Work Culture in Australia

Work culture in Australia


Are Australians hard to understand? Maybe, but we can help you enjoy your time here by explaining some of Australian working culture. Here’s what to do and what not to do while working in Australia.

What is Australian culture like? What will you need to know to do or not do while you’re here? We can tell you the basics.

What is Australian culture like?

Australian culture is fairly laid-back but we speak our mind openly and directly. You might think Aussies all live in the outback riding kangaroos to school, but actually more than 3 in 4 of us live in a big city along the coast.

The Department of Immigration has listed the main values of Australia that international students should know in their free e-book, Life In Australia:

  • Freedom of speech, freedom to say what you feel like saying
  • Freedom to choose your religion
  • Democratic government, and the right for every person to vote to choose their political leaders
  • Freedom to choose who you associate with (spend time with)
  • Respect for the equal worth, dignity and freedom of the individual
  • Equality of opportunity no matter what gender, marital status, religion, nationality, disability, or sexual preference you have
  • Peacefulness, not starting fights
  • Tolerance, mutual respect and compassion for those in need

Generally, Australians like people who are willing to laugh at their own mistakes and have a sense of humour. Most Aussies try to be humble and don’t like to draw attention to their academic or work achievements, so they don’t trust people who do talk a lot about their own achievements.

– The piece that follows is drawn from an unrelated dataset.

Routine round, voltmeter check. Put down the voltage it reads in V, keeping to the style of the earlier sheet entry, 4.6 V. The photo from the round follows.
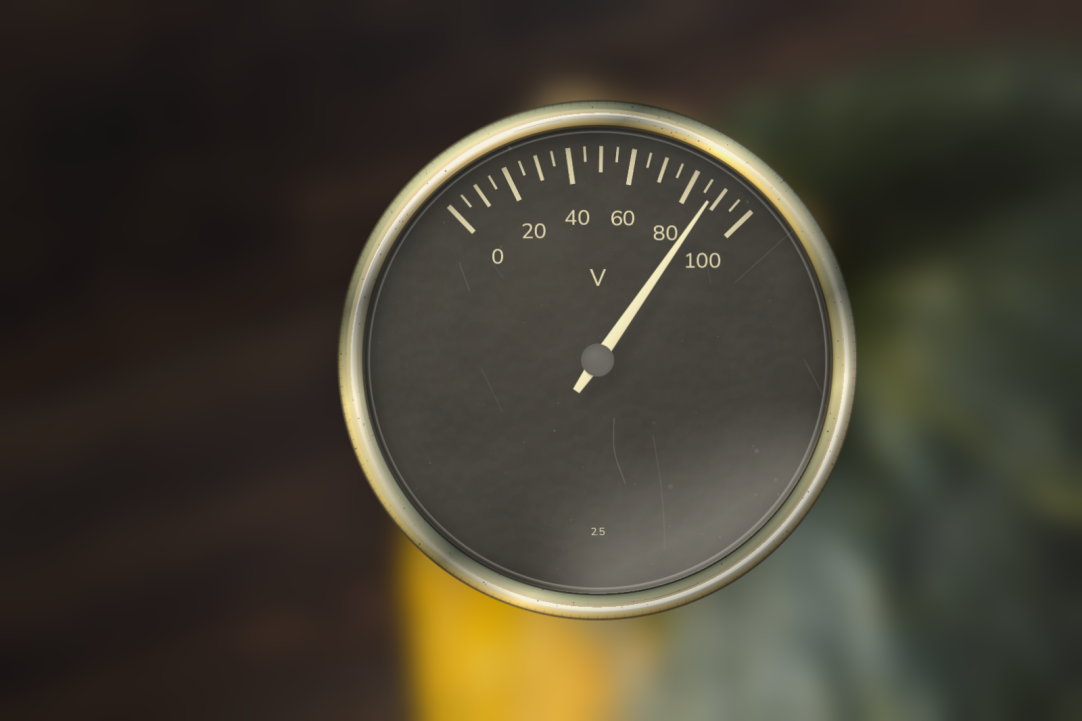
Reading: 87.5 V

What cultural things are good to do when working in Australia

There are some things that you will usually be expected to do while you are in Australia:

  • Try to give people “personal space” when talking with them. Shake hands when you meet someone, but otherwise you should not touch your co-workers. Do not stand very close to people when you are speaking with them. Many Australians, especially older Australians, usually do not touch people unless they are very close friends.
  • Be on time for meetings and appointments, and even social occasions. Australians do not always arrive on time for a party, but they do try to arrive on time for other appointments and social times with friends.
  • Ask questions if you don’t understand something. This is different to other cultures, where the boss or employer is viewed as a person of authority who has more wisdom than their employees, and employees must show respect by not bothering the boss. Australian employers want to help you learn and understand so that you can do a good job.
  • Try to do the work you are given. When someone asks an Australian to do an extra task at work, they will usually take on the extra work and not say they are too busy to do it. If you say that you are too busy, your co-workers or boss will assume that you cannot handle the workload.
  • Keep meetings short whenever you can. Some surveys say workplaces do not want their meetings to be longer than 1 hour. But this varies for different companies, so ask your boss what is normal for their company.
  • Feel free to disagree with someone or to “rock the boat”. Australians like people to have their own opinions and not be afraid to talk about them. Many other cultures prefer that only senior managers and the boss speak in meetings, and workers do not speak very much in meetings, but Australia is not like this.
  • Get good value when you choose your working visa health insurance, and go to the doctor if you get sick, so that you can get well soon and not make your co-workers sick as well.